-- What to work on --
Would you find each line in the entries below with the string "this" and copy it?

★ ★ ★ ★ ★

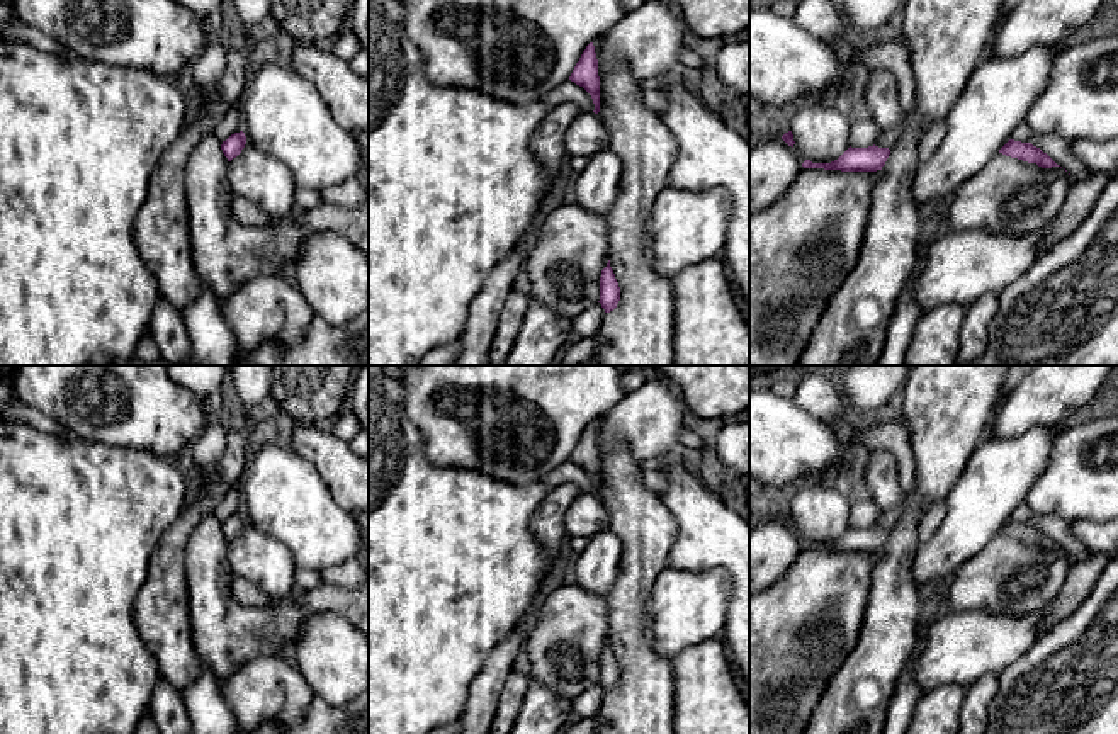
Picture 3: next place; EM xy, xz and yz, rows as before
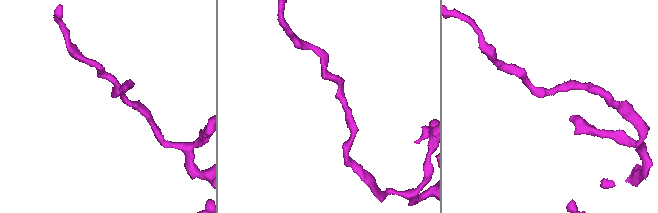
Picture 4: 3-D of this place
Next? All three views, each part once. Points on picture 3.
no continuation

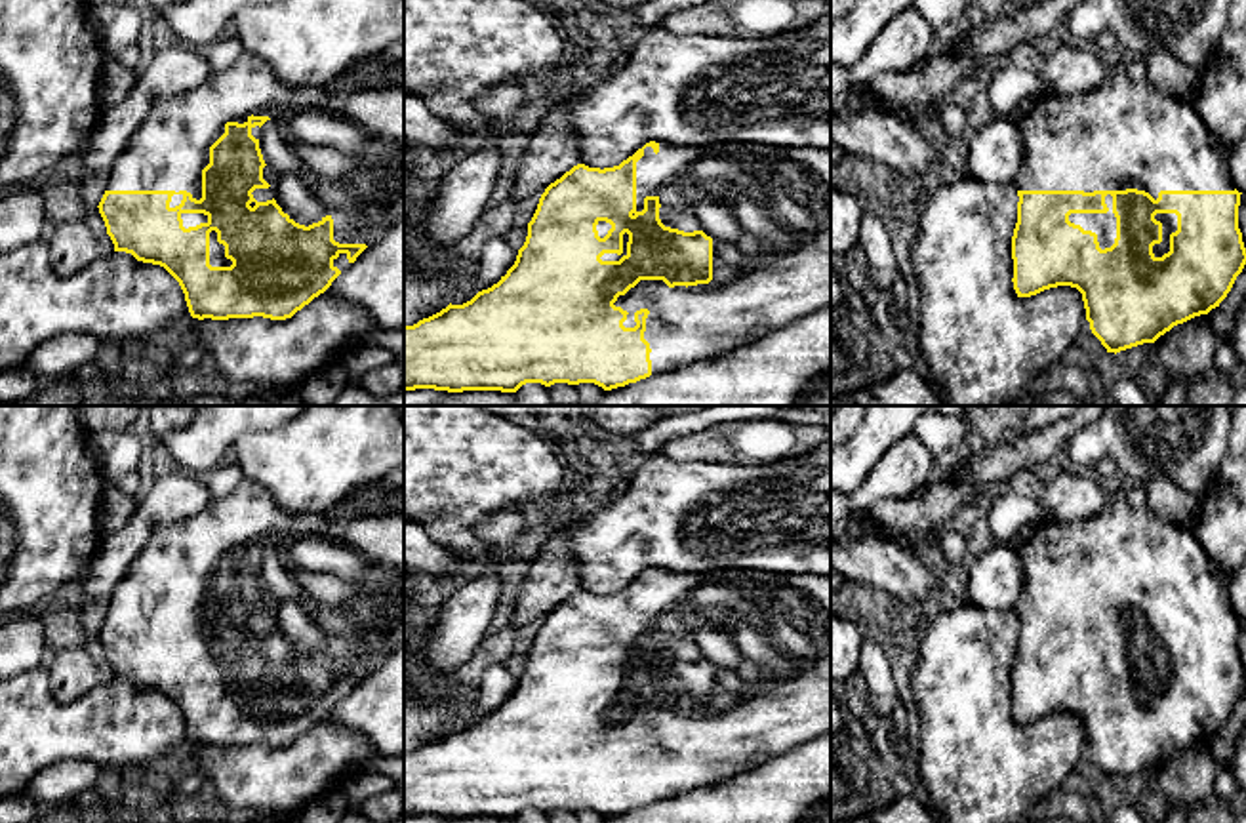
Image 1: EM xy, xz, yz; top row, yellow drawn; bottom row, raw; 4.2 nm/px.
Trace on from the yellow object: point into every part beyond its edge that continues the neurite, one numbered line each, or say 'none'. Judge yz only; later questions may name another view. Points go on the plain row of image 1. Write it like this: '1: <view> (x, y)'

★ ★ ★ ★ ★

-- Finished exercise --
Picture 4: 3-D of this place
Trace on from the yellow object: point into every part beyond its edge that continues the neurite, one numbered line each, or say 'none'. Judge yz only; later questions may name another view. Points go on the plain row of image 1. Write it like this: '1: <view> (x, y)'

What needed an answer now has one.